• **Aim of the exercise**
Find the word "cambridge" in the listing below. Copy every line that has it.

- Opening Delimiter -

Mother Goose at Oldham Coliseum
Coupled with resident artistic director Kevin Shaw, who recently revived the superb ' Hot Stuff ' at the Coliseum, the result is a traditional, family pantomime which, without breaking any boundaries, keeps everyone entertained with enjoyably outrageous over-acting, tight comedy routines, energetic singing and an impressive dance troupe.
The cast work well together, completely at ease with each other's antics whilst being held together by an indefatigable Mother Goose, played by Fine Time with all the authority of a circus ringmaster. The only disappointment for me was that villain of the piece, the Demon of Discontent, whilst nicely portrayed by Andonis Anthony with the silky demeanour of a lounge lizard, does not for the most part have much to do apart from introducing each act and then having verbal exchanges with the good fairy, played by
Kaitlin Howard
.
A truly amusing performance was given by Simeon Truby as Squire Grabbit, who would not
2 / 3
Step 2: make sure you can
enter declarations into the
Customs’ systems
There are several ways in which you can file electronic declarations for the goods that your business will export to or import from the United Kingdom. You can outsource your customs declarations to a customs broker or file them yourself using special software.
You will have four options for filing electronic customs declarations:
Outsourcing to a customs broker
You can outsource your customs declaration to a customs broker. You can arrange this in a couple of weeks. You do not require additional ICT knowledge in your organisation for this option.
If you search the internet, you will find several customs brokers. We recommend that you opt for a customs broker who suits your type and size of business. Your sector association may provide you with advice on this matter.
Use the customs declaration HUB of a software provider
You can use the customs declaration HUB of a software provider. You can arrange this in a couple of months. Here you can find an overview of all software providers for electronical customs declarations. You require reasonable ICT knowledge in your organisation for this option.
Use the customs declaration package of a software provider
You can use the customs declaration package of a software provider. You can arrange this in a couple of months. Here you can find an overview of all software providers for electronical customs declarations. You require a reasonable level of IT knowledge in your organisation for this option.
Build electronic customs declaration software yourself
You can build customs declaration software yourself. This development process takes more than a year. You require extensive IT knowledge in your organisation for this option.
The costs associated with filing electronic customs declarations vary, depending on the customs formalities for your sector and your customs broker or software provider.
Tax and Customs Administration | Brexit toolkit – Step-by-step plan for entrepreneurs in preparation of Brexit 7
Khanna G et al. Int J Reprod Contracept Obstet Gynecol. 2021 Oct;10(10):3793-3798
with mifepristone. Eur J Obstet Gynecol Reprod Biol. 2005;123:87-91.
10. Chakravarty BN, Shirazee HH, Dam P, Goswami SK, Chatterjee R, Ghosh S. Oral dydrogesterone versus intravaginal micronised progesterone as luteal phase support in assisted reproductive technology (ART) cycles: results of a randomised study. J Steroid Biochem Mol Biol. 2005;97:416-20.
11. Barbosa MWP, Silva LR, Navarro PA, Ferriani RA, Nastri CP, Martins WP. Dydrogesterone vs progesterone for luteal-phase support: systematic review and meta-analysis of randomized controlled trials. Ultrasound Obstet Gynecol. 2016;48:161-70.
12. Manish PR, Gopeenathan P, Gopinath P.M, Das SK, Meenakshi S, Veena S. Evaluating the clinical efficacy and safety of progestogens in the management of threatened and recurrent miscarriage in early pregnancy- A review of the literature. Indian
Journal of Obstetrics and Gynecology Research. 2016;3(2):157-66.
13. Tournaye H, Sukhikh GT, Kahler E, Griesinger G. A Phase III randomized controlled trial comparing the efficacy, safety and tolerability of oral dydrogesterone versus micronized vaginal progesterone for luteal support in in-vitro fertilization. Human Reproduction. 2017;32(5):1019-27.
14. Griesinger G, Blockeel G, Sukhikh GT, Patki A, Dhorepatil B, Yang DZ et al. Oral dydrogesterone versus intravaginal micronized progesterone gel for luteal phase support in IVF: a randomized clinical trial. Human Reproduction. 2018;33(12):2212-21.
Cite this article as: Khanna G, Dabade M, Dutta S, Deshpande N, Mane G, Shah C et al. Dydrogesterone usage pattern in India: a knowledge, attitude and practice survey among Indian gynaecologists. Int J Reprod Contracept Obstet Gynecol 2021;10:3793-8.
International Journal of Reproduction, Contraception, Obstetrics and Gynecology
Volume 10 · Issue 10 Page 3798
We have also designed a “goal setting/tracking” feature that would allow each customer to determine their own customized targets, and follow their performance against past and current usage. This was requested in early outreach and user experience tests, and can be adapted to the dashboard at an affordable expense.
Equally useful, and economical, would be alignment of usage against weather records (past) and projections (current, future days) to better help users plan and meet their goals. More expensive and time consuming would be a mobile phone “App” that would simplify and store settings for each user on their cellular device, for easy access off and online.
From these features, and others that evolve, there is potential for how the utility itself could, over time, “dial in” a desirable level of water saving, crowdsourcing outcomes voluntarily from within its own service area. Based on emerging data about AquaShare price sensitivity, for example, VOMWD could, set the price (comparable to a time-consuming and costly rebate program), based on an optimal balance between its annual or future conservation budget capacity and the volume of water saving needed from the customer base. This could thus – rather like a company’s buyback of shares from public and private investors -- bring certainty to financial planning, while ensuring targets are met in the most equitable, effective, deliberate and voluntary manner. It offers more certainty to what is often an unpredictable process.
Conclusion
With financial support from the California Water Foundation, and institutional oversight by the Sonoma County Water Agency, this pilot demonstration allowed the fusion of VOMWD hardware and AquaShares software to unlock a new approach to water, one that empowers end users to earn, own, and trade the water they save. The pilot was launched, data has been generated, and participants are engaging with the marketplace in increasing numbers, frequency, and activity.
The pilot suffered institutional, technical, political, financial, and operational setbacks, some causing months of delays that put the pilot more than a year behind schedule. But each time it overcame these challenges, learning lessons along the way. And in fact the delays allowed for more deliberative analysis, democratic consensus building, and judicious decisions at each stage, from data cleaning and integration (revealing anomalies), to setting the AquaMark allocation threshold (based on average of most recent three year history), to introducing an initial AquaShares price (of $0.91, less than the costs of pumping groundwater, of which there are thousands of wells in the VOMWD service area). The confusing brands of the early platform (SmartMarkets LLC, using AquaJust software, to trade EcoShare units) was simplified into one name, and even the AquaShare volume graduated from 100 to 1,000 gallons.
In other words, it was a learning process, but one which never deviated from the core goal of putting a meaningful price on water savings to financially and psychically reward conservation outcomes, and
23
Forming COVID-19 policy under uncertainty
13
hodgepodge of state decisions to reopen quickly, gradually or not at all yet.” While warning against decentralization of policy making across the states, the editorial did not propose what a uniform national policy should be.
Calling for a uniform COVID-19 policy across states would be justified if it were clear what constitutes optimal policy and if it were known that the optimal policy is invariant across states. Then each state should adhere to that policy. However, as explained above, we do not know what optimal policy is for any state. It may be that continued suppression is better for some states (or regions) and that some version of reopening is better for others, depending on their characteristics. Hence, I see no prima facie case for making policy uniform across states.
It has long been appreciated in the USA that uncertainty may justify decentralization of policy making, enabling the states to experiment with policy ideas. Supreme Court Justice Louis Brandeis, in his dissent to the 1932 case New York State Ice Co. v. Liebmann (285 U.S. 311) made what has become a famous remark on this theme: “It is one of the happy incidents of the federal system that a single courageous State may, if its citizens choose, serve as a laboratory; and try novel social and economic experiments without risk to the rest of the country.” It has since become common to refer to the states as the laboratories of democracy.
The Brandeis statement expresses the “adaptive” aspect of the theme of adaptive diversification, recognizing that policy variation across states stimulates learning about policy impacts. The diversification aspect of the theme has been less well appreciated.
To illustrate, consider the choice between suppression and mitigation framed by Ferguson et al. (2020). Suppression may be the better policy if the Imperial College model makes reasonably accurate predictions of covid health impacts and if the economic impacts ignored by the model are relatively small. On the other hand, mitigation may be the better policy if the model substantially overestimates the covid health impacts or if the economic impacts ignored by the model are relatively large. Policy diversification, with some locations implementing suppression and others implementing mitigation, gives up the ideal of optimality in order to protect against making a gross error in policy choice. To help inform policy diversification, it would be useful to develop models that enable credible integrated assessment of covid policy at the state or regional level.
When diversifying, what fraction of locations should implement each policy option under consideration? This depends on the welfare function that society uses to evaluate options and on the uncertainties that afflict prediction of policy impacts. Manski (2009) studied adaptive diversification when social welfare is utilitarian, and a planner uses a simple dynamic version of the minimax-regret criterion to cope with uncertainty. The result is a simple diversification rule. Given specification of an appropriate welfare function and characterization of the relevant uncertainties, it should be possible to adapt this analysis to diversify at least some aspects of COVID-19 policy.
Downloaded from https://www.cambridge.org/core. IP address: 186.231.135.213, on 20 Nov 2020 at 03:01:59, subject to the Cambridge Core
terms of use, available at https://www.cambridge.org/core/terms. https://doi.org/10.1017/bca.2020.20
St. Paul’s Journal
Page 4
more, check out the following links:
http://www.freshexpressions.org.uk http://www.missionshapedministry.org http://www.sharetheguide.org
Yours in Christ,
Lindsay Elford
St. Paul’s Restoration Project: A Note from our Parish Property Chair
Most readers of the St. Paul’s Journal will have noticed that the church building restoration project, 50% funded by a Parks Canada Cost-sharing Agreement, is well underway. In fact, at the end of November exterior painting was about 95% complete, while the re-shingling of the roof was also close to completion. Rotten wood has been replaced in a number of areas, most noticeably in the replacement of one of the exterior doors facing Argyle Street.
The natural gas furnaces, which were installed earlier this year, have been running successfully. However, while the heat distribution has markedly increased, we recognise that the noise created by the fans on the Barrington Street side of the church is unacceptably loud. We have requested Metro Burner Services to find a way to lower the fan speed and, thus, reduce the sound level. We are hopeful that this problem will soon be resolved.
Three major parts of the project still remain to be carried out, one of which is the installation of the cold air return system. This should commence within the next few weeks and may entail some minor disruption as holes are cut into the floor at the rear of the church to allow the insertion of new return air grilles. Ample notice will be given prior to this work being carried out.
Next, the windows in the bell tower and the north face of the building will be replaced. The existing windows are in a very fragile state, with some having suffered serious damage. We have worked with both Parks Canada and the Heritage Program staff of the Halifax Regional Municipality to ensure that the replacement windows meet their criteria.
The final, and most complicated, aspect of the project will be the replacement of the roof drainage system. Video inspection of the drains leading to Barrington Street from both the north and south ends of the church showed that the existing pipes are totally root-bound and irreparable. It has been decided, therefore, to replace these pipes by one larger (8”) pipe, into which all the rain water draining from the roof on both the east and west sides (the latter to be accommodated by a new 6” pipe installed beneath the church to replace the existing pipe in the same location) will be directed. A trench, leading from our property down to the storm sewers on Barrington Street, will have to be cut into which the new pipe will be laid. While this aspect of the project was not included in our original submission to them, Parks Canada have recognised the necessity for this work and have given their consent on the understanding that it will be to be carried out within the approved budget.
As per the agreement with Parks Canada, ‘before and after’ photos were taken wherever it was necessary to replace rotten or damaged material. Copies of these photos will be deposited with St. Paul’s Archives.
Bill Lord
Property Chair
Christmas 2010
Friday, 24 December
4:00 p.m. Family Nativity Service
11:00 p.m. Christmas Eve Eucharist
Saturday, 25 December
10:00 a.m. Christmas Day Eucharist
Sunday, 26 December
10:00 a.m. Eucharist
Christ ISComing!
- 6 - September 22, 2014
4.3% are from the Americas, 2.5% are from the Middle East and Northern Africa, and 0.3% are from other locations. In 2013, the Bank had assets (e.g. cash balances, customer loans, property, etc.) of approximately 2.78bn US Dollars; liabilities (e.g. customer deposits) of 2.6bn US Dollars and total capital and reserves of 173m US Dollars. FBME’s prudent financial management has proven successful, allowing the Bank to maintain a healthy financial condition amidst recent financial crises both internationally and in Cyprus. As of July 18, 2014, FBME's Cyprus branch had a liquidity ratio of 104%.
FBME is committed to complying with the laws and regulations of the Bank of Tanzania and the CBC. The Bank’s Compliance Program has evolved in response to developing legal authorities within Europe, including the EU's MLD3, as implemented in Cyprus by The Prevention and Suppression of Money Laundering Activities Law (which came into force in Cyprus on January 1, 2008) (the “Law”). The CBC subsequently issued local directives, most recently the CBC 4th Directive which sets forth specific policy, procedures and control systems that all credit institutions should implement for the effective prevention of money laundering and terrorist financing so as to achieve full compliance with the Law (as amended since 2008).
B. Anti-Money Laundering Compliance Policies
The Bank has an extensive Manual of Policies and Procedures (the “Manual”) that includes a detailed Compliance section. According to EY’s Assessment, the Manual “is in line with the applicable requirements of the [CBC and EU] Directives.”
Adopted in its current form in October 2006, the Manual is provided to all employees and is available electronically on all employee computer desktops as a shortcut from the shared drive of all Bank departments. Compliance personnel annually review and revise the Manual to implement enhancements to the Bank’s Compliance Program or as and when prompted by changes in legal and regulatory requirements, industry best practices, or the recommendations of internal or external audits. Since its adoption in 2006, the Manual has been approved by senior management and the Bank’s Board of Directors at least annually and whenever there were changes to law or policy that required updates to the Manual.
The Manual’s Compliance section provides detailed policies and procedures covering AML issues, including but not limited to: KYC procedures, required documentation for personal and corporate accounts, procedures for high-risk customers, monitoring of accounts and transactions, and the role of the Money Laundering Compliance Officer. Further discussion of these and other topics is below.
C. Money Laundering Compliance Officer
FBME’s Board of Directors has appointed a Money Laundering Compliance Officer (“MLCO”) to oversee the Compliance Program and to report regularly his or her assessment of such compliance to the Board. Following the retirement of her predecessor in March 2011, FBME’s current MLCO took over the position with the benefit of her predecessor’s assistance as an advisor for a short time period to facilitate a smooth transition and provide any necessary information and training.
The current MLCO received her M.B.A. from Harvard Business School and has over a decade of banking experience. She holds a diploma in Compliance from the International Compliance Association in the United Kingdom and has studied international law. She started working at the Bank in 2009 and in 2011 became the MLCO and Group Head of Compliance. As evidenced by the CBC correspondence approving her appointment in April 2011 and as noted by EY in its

- Closing Delimiter -

• **Problem solution**
Downloaded from https://www.cambridge.org/core. IP address: 186.231.135.213, on 20 Nov 2020 at 03:01:59, subject to the Cambridge Core
terms of use, available at https://www.cambridge.org/core/terms. https://doi.org/10.1017/bca.2020.20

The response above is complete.